## WHAT IS EXPECTED:
Word for word, transcribe all of the records.

[Data excerpts]
┌──

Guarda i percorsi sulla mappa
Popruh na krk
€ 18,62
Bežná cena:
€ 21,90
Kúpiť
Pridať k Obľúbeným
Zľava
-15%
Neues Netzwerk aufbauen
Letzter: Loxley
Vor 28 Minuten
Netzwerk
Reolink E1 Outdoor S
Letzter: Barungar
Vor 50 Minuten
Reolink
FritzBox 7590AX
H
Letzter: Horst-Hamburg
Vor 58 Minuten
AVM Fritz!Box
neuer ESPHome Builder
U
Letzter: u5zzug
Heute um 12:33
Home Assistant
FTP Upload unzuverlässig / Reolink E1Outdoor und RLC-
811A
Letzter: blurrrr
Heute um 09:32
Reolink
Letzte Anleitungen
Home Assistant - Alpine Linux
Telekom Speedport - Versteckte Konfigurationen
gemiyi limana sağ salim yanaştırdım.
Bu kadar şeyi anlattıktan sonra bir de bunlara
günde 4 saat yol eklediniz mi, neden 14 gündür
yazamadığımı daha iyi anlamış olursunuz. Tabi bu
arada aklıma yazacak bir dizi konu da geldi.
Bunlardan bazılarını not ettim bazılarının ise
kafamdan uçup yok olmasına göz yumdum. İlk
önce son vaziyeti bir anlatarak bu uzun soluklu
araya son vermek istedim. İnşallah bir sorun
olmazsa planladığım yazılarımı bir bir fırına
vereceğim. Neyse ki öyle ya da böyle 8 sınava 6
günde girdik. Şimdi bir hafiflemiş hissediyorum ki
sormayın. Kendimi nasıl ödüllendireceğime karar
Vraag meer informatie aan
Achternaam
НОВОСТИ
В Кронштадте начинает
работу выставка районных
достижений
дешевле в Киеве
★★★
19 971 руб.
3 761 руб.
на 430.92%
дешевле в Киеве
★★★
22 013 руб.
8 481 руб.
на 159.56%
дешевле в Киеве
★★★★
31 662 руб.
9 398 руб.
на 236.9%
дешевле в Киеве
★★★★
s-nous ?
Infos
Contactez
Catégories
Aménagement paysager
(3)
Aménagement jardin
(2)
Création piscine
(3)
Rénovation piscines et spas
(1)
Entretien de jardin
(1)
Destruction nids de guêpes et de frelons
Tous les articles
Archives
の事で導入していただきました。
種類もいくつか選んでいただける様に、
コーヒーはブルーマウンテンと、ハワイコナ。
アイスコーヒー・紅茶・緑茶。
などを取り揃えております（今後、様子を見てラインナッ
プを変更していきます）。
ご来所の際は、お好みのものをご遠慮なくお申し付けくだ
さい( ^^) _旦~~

└──

## ANSWER BELOW:
Guarda i percorsi sulla mappa
Popruh na krk
€ 18,62
Bežná cena:
€ 21,90
Kúpiť
Pridať k Obľúbeným
Zľava
-15%
Neues Netzwerk aufbauen
Letzter: Loxley
Vor 28 Minuten
Netzwerk
Reolink E1 Outdoor S
Letzter: Barungar
Vor 50 Minuten
Reolink
FritzBox 7590AX
H
Letzter: Horst-Hamburg
Vor 58 Minuten
AVM Fritz!Box
neuer ESPHome Builder
U
Letzter: u5zzug
Heute um 12:33
Home Assistant
FTP Upload unzuverlässig / Reolink E1Outdoor und RLC-
811A
Letzter: blurrrr
Heute um 09:32
Reolink
Letzte Anleitungen
Home Assistant - Alpine Linux
Telekom Speedport - Versteckte Konfigurationen
gemiyi limana sağ salim yanaştırdım.
Bu kadar şeyi anlattıktan sonra bir de bunlara
günde 4 saat yol eklediniz mi, neden 14 gündür
yazamadığımı daha iyi anlamış olursunuz. Tabi bu
arada aklıma yazacak bir dizi konu da geldi.
Bunlardan bazılarını not ettim bazılarının ise
kafamdan uçup yok olmasına göz yumdum. İlk
önce son vaziyeti bir anlatarak bu uzun soluklu
araya son vermek istedim. İnşallah bir sorun
olmazsa planladığım yazılarımı bir bir fırına
vereceğim. Neyse ki öyle ya da böyle 8 sınava 6
günde girdik. Şimdi bir hafiflemiş hissediyorum ki
sormayın. Kendimi nasıl ödüllendireceğime karar
Vraag meer informatie aan
Achternaam
НОВОСТИ
В Кронштадте начинает
работу выставка районных
достижений
дешевле в Киеве
★★★
19 971 руб.
3 761 руб.
на 430.92%
дешевле в Киеве
★★★
22 013 руб.
8 481 руб.
на 159.56%
дешевле в Киеве
★★★★
31 662 руб.
9 398 руб.
на 236.9%
дешевле в Киеве
★★★★
s-nous ?
Infos
Contactez
Catégories
Aménagement paysager
(3)
Aménagement jardin
(2)
Création piscine
(3)
Rénovation piscines et spas
(1)
Entretien de jardin
(1)
Destruction nids de guêpes et de frelons
Tous les articles
Archives
の事で導入していただきました。
種類もいくつか選んでいただける様に、
コーヒーはブルーマウンテンと、ハワイコナ。
アイスコーヒー・紅茶・緑茶。
などを取り揃えております（今後、様子を見てラインナッ
プを変更していきます）。
ご来所の際は、お好みのものをご遠慮なくお申し付けくだ
さい( ^^) _旦~~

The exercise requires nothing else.